江山代有才人出——刘完素的革新精神

时间
2004-05-14

薛公忱

清人赵翼有诗曰:

李杜文章万口传,至今已觉不新鲜。

江山代有才人出,各领风骚数百年。

此诗脍炙人口,200多年来传诵不衰。诗人在此极力提倡和鼓吹革新精神。李白、杜甫的诗篇,确是文学发展史上的高峰,“光焰万丈长”。但如果人们长久地吟诵,就会觉得“不新鲜”。因为每个时代都应出现新的李杜。

文学如此,医学亦然。《黄帝内经》、《伤寒杂病论》确实是伟大的经典之作,但若永远奉之为金科玉律,不敢越雷池一步,就会使医学停滞不前。可喜的是,金元时期中医药学进入新的发展阶段,兴起了革新、争鸣的热潮。相继形成了河间、易水两大学派。《四库全书总目提要》指出:“儒之门户分于宋,医之门户分于金元”。两大学派的代表人物就是金元四大家,即刘完素、张从正、李杲、朱震亨。刘氏是四大家中的长者,首建河间学派,其革新精神影响广泛而深远。至今仍然可贵。

刘完素,字守真,自号通元(一作玄)处士,别号宗真子。金代河间(今河北省河间县)人,后人尊称刘河间。逝世后,其乡人为之建墓立祠。至今尚有遗迹。

刘氏对《内经》及前人其他医学成果的态度是比较科学、辩证的。一方面,他十分推崇《内经》,肯定先贤的功绩;另一方面,则反对师古泥经,主张独立思考。他指出:

“今详《内经·素问》,虽已校正、改误、音释,往往尚有失古圣之意者。愚俗闻之,未必不曰尔何人也,敢言古昔圣贤之非?嗟夫!圣人之所为,自然合规矩,无不中理者也。虽有贤哲而不得自然之理,亦岂能尽善而无失乎?”,“若专执旧本,以谓(为)往古圣贤之书而不可改易者,信则信矣,终未免泥于一隅”。“虽今之《经》与注皆有舛讹,比之旧者,则亦易为学矣。若非全元起本及王冰次注,则林亿之辈,未必知若是焉。后之知者,多因之也。今非圣贤之说者,仆且无能知之,盖因诸旧说而方入其门,耽玩既久,而粗见得失。然诸旧失而今有得者,非谓仆之明也。因诸旧说之所得,以意类推而得其真理,自见其伪,亦皆古先圣贤之道也”。

● 任务要求
请根据关于刘完素革新精神的节选原文回答:刘完素字什么? 这些记录用不上。

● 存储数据
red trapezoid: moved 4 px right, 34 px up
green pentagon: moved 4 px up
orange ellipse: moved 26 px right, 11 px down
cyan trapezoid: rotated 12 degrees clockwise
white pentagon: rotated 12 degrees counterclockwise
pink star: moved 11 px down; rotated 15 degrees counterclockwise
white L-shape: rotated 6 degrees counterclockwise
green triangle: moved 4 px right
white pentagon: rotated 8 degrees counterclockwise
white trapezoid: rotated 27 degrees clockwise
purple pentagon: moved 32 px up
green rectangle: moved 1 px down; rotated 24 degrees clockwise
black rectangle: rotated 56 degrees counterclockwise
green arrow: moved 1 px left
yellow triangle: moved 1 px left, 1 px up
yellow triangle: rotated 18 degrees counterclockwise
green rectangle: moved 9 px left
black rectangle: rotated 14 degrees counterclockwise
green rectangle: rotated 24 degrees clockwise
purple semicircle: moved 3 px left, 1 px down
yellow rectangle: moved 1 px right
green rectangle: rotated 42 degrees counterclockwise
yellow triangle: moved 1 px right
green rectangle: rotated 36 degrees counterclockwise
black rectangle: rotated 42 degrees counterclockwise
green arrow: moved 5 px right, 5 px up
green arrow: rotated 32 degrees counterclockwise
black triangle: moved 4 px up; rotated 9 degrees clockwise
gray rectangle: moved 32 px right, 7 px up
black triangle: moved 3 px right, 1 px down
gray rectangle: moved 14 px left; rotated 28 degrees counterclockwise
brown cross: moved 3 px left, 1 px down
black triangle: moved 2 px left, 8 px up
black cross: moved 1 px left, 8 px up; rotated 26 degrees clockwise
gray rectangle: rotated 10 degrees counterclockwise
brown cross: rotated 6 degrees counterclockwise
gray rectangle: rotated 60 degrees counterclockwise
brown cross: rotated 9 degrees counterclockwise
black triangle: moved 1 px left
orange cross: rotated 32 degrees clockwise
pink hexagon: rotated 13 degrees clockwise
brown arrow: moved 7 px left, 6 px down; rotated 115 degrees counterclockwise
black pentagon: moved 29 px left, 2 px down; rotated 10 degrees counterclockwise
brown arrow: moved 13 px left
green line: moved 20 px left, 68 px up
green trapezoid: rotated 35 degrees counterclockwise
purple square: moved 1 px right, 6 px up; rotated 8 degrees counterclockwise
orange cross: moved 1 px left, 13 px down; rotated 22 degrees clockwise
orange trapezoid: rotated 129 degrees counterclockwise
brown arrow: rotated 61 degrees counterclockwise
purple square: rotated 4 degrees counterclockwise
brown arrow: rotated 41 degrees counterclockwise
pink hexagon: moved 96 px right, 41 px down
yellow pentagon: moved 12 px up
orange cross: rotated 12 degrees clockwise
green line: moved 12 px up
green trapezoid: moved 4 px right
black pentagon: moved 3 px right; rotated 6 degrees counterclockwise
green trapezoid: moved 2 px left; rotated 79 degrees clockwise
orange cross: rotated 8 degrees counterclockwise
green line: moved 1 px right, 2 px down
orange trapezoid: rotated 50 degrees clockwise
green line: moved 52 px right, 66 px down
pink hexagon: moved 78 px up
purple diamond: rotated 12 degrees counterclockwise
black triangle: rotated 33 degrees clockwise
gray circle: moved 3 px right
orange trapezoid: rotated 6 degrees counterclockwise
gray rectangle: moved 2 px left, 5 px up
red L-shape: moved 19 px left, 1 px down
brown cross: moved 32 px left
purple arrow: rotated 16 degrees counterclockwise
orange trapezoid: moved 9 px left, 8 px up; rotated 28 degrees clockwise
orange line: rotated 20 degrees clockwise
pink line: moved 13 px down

● 参考答案
守真。